Interfacing with the healthcare environment is just over the horizon for Covidien, says Mecca. Right now mechanical ventilators are very effective, very safe, light, quiet, and they have a long battery life. Using all the years of experience with their high-end ventilators, Mecca says the company’s next home-based device will internally gather important information on how well the patient is doing, monitoring the patient continuously and perhaps timed against different cycles of the day. “It would be great to store that data and allow for download and potentially adjust the therapeutic regimen in a much more refined way than is currently available to healthcare providers. Even more interesting in the future will be to simply transmit that data 24/7 to allow someone to monitor you peripherally and to even get an alert if something is odd.”
These are all things for which technology exists and for which relatively cost-effective solutions are now available that Mecca says can be built in, including better documentation and record keeping of what is actually transpiring in the home environment.
But, he says, there are several obstacles. One is the actual technical ability to do it, but the other is the feasibility of implementing it in a way that actually works in the home care setting. The ventilator pitching the data to the healthcare providers is only one small portion of the equation, he says. The healthcare providers must have a way of receiving the data, appropriately banking and processing it, and even trickier, responding to it. “Right now the healthcare system is not set up for that amount of input from continuous home care feedback and responding to it like we do in an intensive care unit. It’s challenging especially in an era of scant healthcare resources to begin to justify the level of expenditure it would take to set up that system and to make sure that it works safely and effectively. So it’s much more challenging than just designing a device that will do it. The device needs to be placed into a holistic paradigm of care that will support it.”
Mecca foresees technologies where you will be able to see just by monitoring a home environment whether grandmother took her medication, or is well hydrated, or is up moving around. Using technology to extend care provider presence when a care provider isn’t in constant attendance is also an opportunity to expand into this market.

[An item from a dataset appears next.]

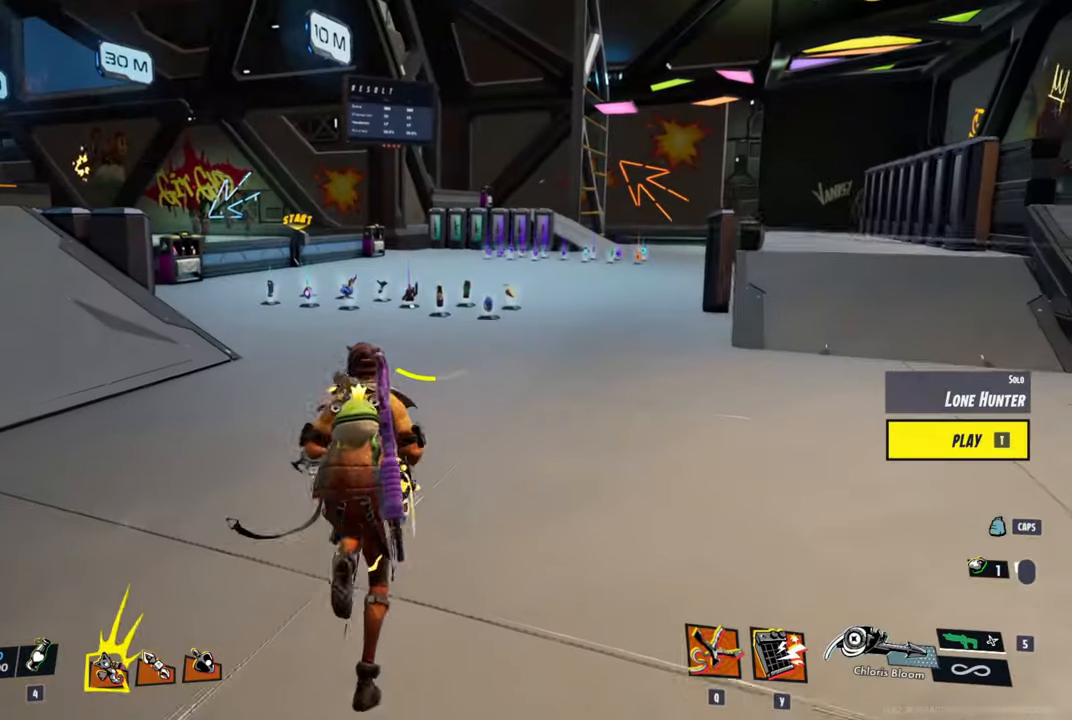
{"keys": ["shift", "w"], "mouse": [], "mouse_move": "right", "events": []}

Reynolds says that electronics offer a lot of flexibility for devices that when activated, will guide the user through the administration steps via digital recorded messages. “There are a couple of devices on the market today that have that type of technology. There’s also the ability of electronics to give you compliance tools. You could link how frequently the dose was given or what time of day was it delivered, etc., so a lot of newer devices incorporate electronics to give that sort of feedback,” he says. A product that West Pharmaceutical is actively working on is an electronic patch injector. It’s a pump that sits on the body with a small needle piercing the body that can be customized to delivery dosage over a certain rate or frequency or a certain speed. The device in that scenario gives a lot more flexibility in terms of being able to customize the drug delivery to suit either a particular patient or a particular condition.